Configure the device to authenticate all received NTP messages using either PKI (supported in NTP v4) or SHA-1 hashing algorithm. If SHA-1 is not supported by this client or the NTP peer or server, then MD5 can be used.
Review the configuration and verify SSH Version 1 is not being used for administrative access.
Configure the network element to use SSH version 2.
Review device configuration. 1. Obtain the SSID using a wireless scanner or the AP or WLAN controller management software. 2. Verify the name is not meaningful (e.g., site name, product name, room number, etc.) or set to the manufacturer's default value. Mark as a finding if the SSID does not meet the requirement listed above.
Change the SSID to a pseudo random word that does not identify the unit, base, or organization.

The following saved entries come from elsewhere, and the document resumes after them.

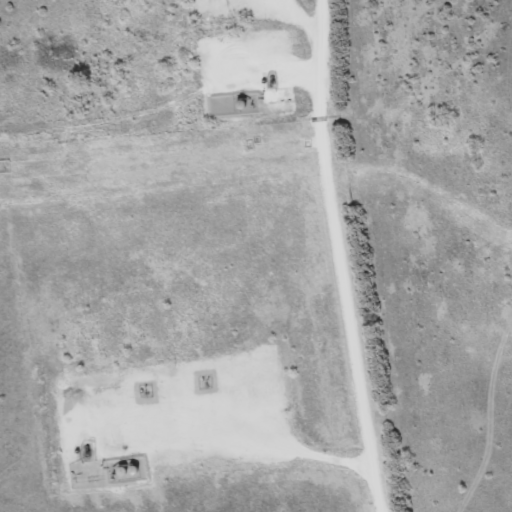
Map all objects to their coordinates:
road: (300, 9)
road: (339, 256)
road: (221, 428)
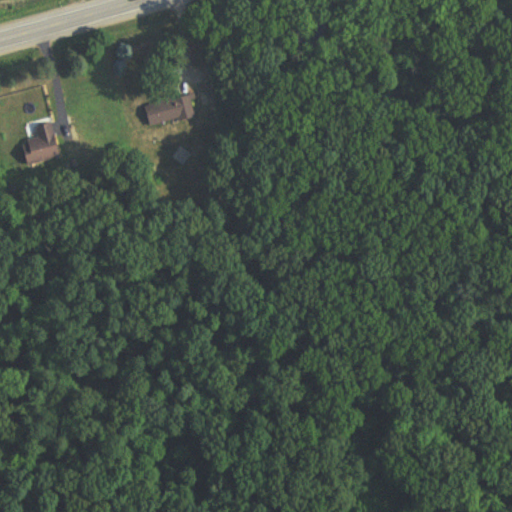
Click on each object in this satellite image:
road: (38, 11)
building: (172, 112)
building: (43, 148)
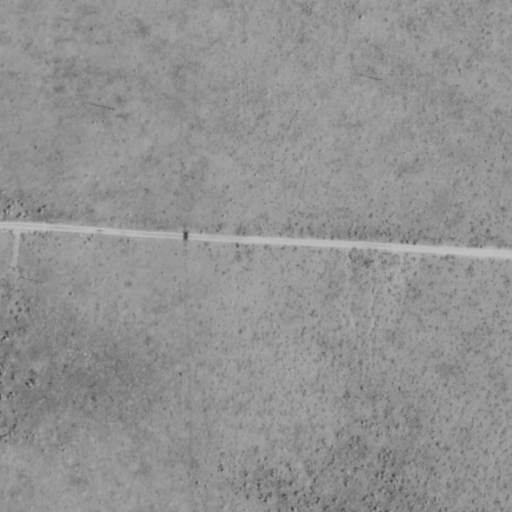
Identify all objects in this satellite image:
road: (256, 239)
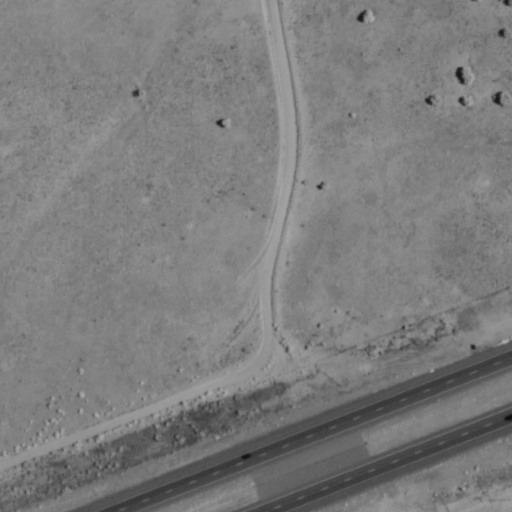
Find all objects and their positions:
road: (287, 182)
road: (131, 414)
road: (312, 434)
road: (314, 463)
road: (387, 463)
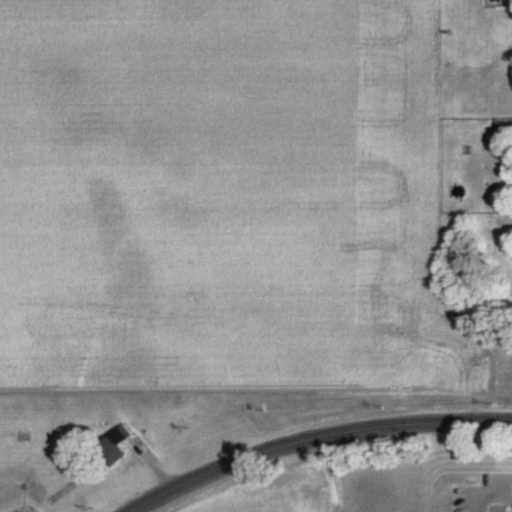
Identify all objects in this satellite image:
road: (315, 438)
building: (113, 444)
road: (491, 496)
building: (18, 511)
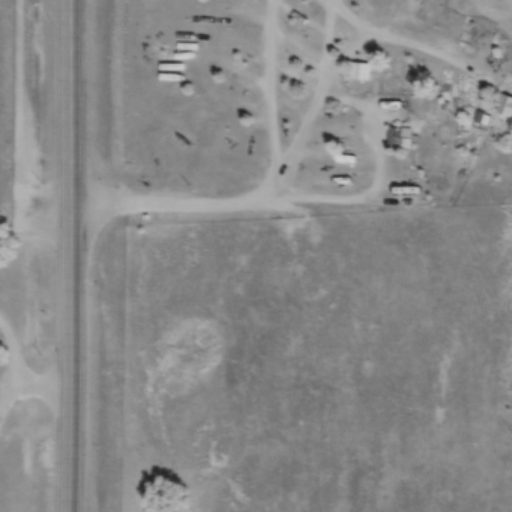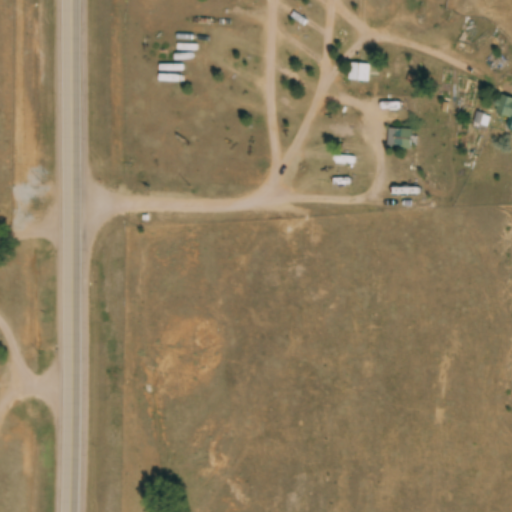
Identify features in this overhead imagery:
building: (359, 74)
building: (504, 110)
building: (400, 141)
building: (344, 180)
building: (402, 204)
road: (65, 256)
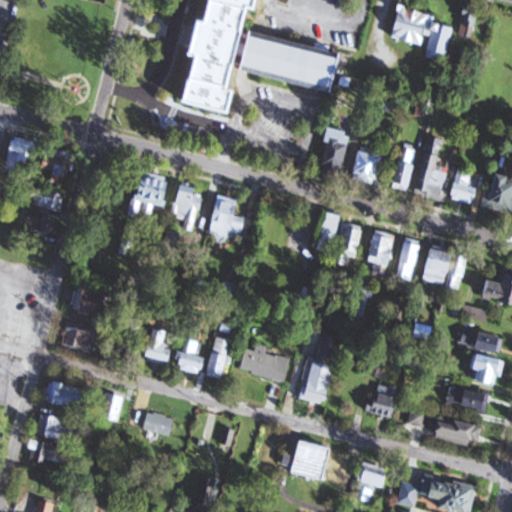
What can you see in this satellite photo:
building: (471, 16)
building: (423, 32)
building: (252, 56)
road: (162, 69)
road: (204, 121)
building: (337, 151)
building: (22, 157)
building: (56, 168)
building: (369, 169)
building: (405, 169)
building: (434, 173)
road: (255, 177)
building: (465, 187)
building: (152, 193)
building: (503, 194)
building: (46, 199)
building: (188, 206)
building: (229, 218)
building: (38, 222)
building: (330, 233)
building: (349, 244)
road: (63, 254)
building: (382, 254)
building: (409, 260)
building: (448, 268)
building: (501, 289)
building: (361, 300)
building: (90, 302)
building: (80, 339)
building: (482, 342)
building: (160, 348)
road: (19, 352)
building: (193, 358)
building: (221, 359)
building: (266, 364)
building: (487, 369)
building: (322, 373)
building: (64, 397)
building: (469, 399)
building: (386, 401)
building: (113, 408)
road: (275, 417)
building: (419, 417)
building: (160, 424)
building: (57, 430)
building: (462, 433)
building: (229, 437)
building: (48, 454)
building: (311, 461)
building: (372, 481)
building: (209, 492)
building: (410, 494)
road: (508, 496)
building: (454, 498)
building: (46, 507)
park: (0, 511)
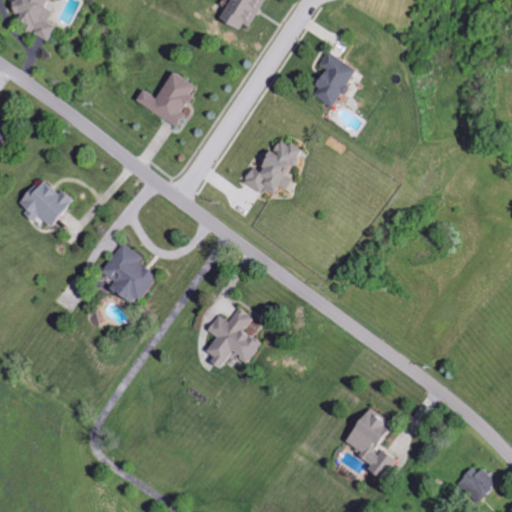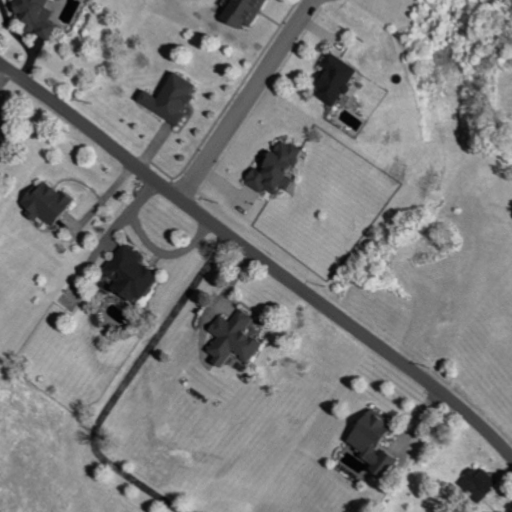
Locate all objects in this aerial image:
building: (247, 11)
building: (46, 16)
building: (342, 80)
road: (246, 98)
building: (177, 99)
building: (7, 141)
building: (283, 170)
building: (55, 204)
road: (260, 258)
building: (139, 274)
building: (240, 339)
building: (369, 442)
building: (476, 483)
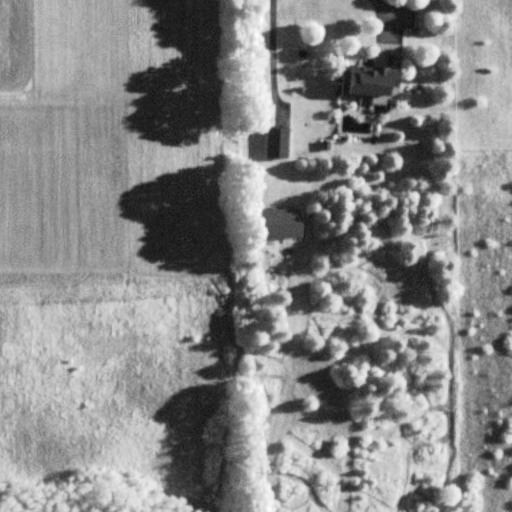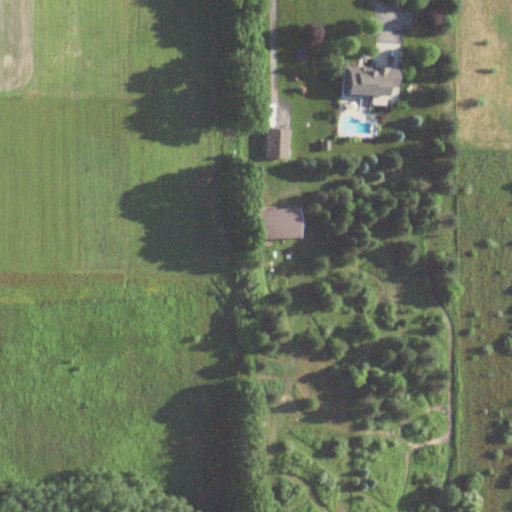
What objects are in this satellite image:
road: (386, 15)
road: (271, 47)
building: (366, 84)
building: (273, 145)
crop: (107, 148)
building: (274, 225)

Detailed policy requirements: Wireless access points and bridges must not be directly connected to the enclave network. A network device must separate wireless access from other elements of the enclave network. Sites must also comply with the Network Infrastructure STIG configuration requirements for DMZ, VLAN, and VPN configurations, as applicable. Examples of acceptable architectures include placing access points or controllers in a screened subnet (e.g. DMZ separating intranet and wireless network) or dedicated virtual LAN (VLAN). Additional discussion of WLAN architectures is found in the Wireless Overview document contained in the Wireless STIG package. NOTE: See Figure 3-1 in the Wireless STIG for an example of an acceptable network architecture. Check Procedures: Review network architecture with the network administrator. 1. Verify compliance by inspecting the site network topology diagrams. 2. Since many network diagrams are not kept up-to-date, walk through the connections with the network administrator using network management tools or diagnostic commands to verify the diagrams are current. Mark as a finding if site wireless infrastructure such as access points and bridges are not isolated from the enclave network.

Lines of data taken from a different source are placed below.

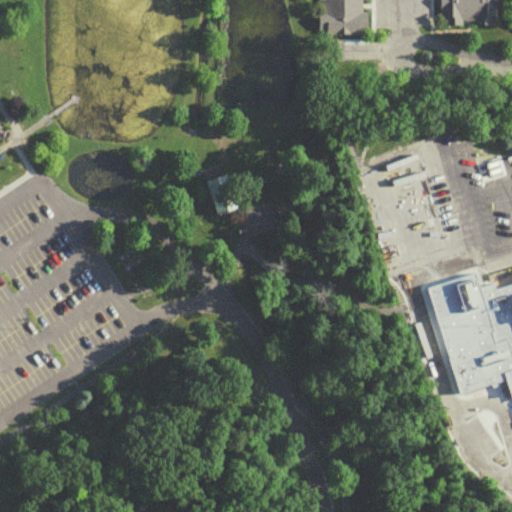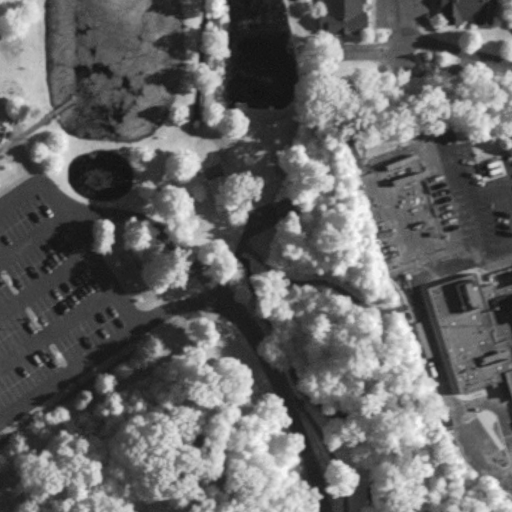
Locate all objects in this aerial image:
building: (468, 15)
building: (343, 20)
road: (453, 61)
road: (15, 136)
road: (31, 178)
building: (219, 194)
road: (149, 229)
road: (484, 265)
park: (176, 274)
parking lot: (50, 308)
building: (504, 323)
building: (501, 325)
road: (480, 359)
road: (35, 401)
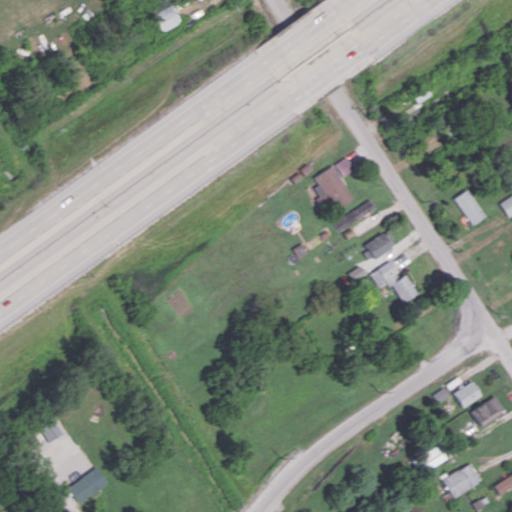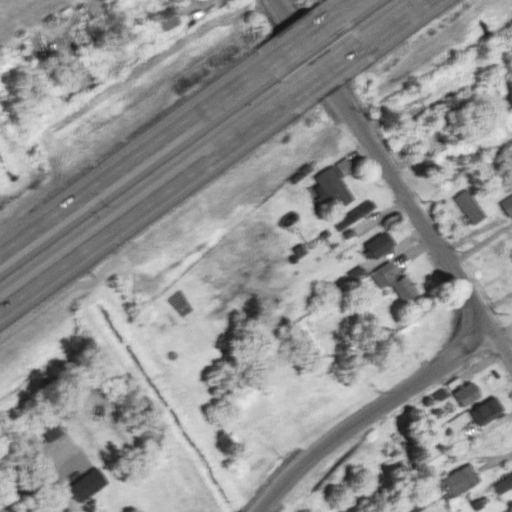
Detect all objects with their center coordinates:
road: (331, 0)
building: (165, 17)
road: (397, 22)
road: (298, 25)
road: (326, 67)
road: (132, 147)
building: (342, 166)
road: (393, 180)
building: (330, 188)
road: (148, 204)
building: (507, 205)
building: (468, 206)
building: (353, 214)
building: (376, 244)
building: (392, 280)
building: (465, 393)
building: (485, 410)
road: (370, 415)
building: (50, 430)
building: (429, 457)
building: (459, 479)
building: (503, 483)
building: (86, 484)
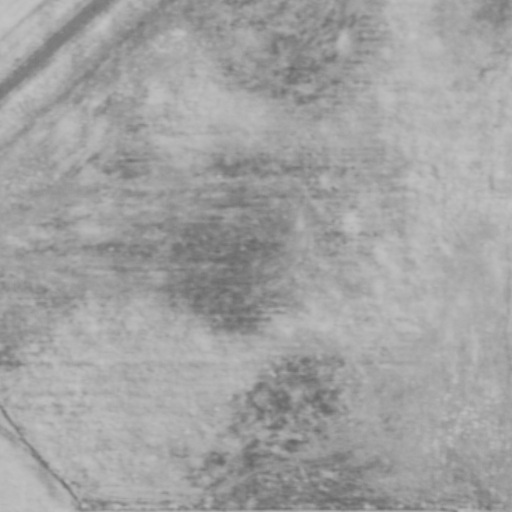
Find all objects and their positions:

Remove wireless network devices with direct connections to an enclave network. If feasible, reconfigure network connections to isolate the WLAN infrastructure from the enclave network, separating them with a firewall or equivalent protection.
The managed network element’s OOBM interface must be configured with an IP address from the address space belonging to the OOBM network. After determining which interface is connected to the OOBM access switch, review the managed device configuration and verify the interface has been assigned an address from the local management address block.
Configure the managed network element’s OOBM interface with an IP address from the address space belonging to the OOBM network.
Step 1: Verify the managed interface has an inbound and outbound ACL or filter. Step 2: Verify the ingress ACL blocks all transit traffic—that is, any traffic not destined to the router itself. In addition, traffic accessing the managed elements should be originated at the NOC. Step 3: Verify the egress ACL blocks any traffic not originated by the managed element.
If the management interface is a routed interface, it must be configured with both an ingress and egress ACL. The ingress ACL should block any transit traffic, while the egress ACL should block any traffic that was not originated by the managed network elements.
Review the configuration and verify two NTP servers have been defined.
Specify two NTP server IP addresses on the device to be used to request time from.
Verify the call home service or feature is disabled on the device.
Configure the network device to disable the call home service or feature.